Some varieties of poplar trees can be mildly invasive due to their rapid growth and reproduction, so research the varieties that are native and suitable for your area. Some poplar trees are able to send up new trees through its root system, creating groves of the tree. Pando, the world’s heaviest organism, is a Populus tremuloides, or quaking aspen, that is actually a clonal colony of one male tree. It occupies a space of 108 acres and is believed to have one massive underground root system.
If you plant a single quaking aspen, you won’t likely wind up with a Pando on your hands, but it does demonstrate clearly how one poplar tree can become many if you aren’t careful.
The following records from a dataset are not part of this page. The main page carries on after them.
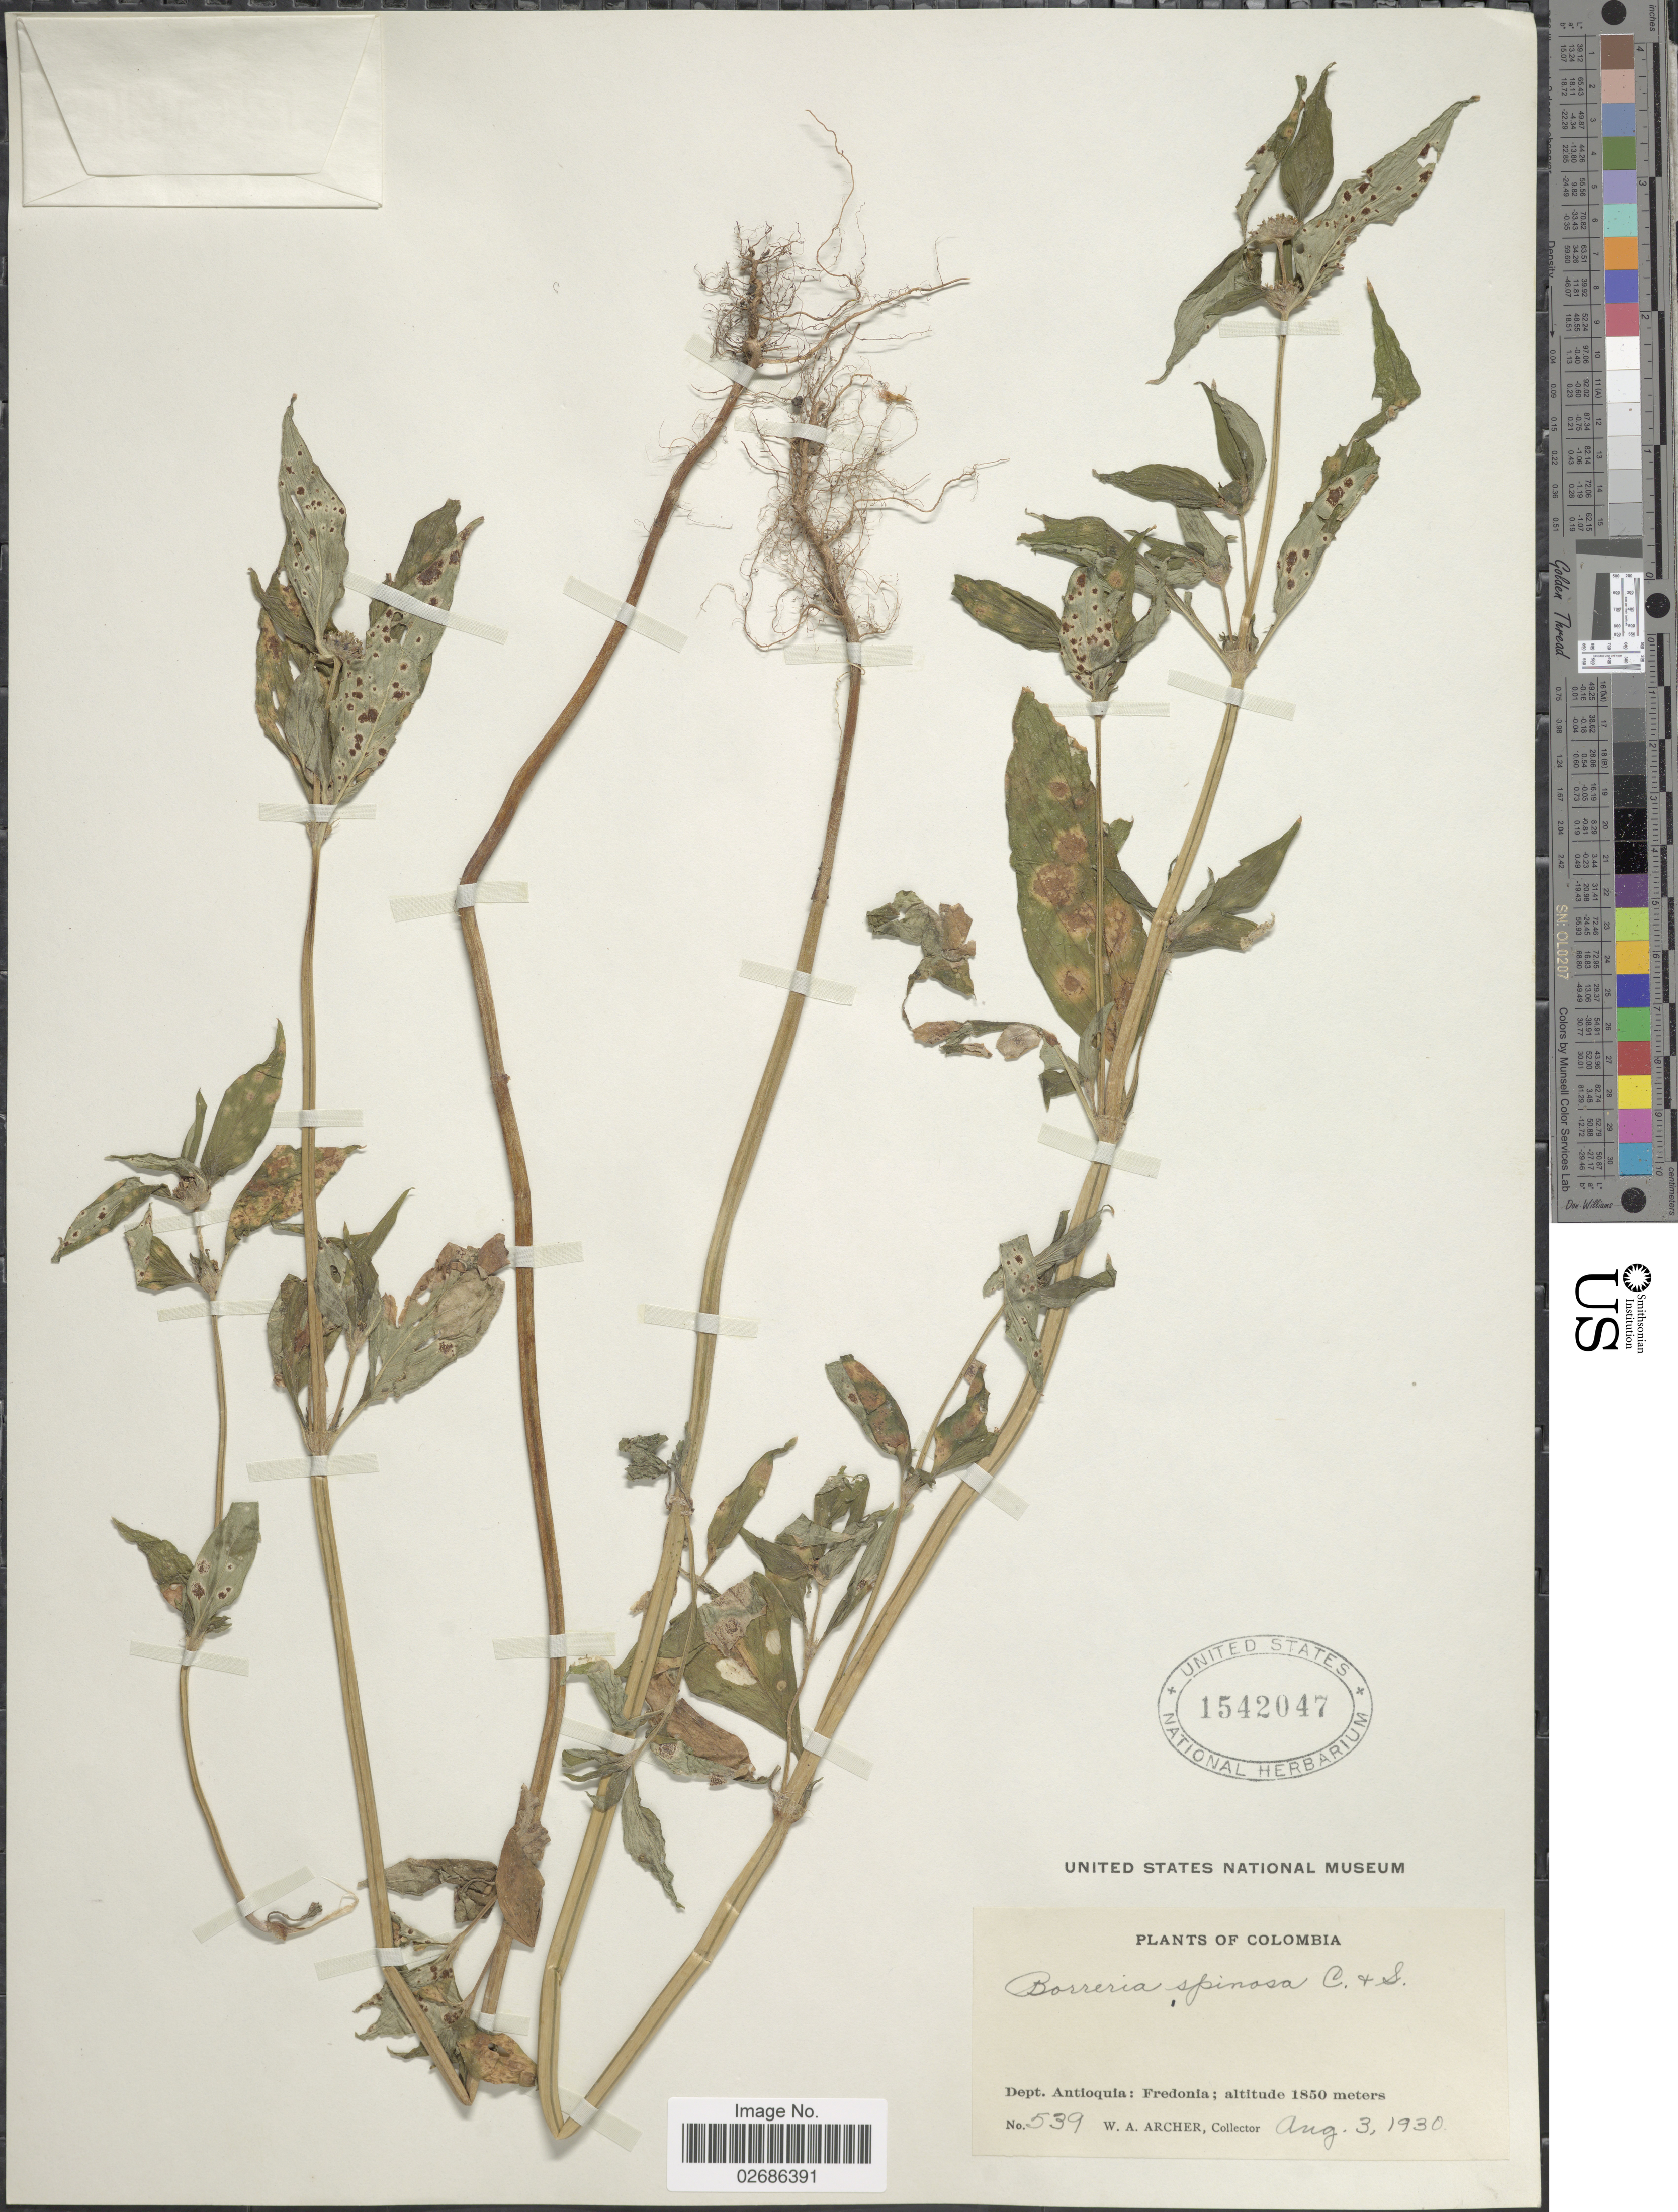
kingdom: Plantae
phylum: Tracheophyta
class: Magnoliopsida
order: Gentianales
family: Rubiaceae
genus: Borreria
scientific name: Borreria densiflora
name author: DC.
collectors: W. A. Archer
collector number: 539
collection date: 1930-08-03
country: Colombia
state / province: Antioquia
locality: Dept. Antioquia: Fredonia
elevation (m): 1850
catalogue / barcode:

Growing Poplar Trees in containers
Poplar trees are simply not suitable for long-term growth in a container. You can of course try, but the roots will be exposed to damage from cold winter weather, and the sheer size of the tree will eventually render the pot an unstable medium in which to grow it. It is advised that you not attempt to grow this tree in a container, but instead find a suitable location in the ground to grow it.
Poplar trees are usually ignored by deer, so we can consider this tree deer resistant. Unfortunately, they are prone to a number of pests and diseases. They can fall victim to different cankers, blights, and the fungus rust. Poplar canker disease is the most common disease affecting poplar trees.
Propagating Poplar Trees
Poplar trees can be reproduced easy via cuttings. Select a one-year-old step and take a cutting that includes 8 to 10 segments. A segment is clearly indicated by a node which either currently or formerly hosted a leaf. Poplars produce their own rooting hormone, so a well selected series of branches should eventually begin to grow roots and can be replanted during the following spring or fall.
Uses for Poplar Trees
Commercially, poplar trees are popular for manufacturing paper or hardwood products, like pallets and plywood. For the hobby grower, poplar trees are most often selected for their rapid growth, windbreaking, and shade. Individuals with a larger property may choose to grow the fastest growing varieties of this tree for firewood purposes, as a poplar can be cut down for firewood between 7 and 10 years after planting.
History of Poplar Trees
Poplar trees have a storied history, particularly in Europe. Their Latin name, Populus, was given because the trees were frequently planted around ancient Roman meeting places. In Ancient Greco-Roman mythology, poplar trees were associated with a peaceful afterlife and were commonly planted to remember loved ones who have passed away. This tradition can still be celebrated today.
In Greek mythology, it is said that a White Poplar was consecrated to Herculues after his defeat of Cacus. Hercules is said to have crowned himself with branches of a White Poplar tree to commemorate his victory.
To ancient Celts, the poplar tree was associated with vision, transformation, and victory. Alternatively, it signified conquest, endurance, and unflappability.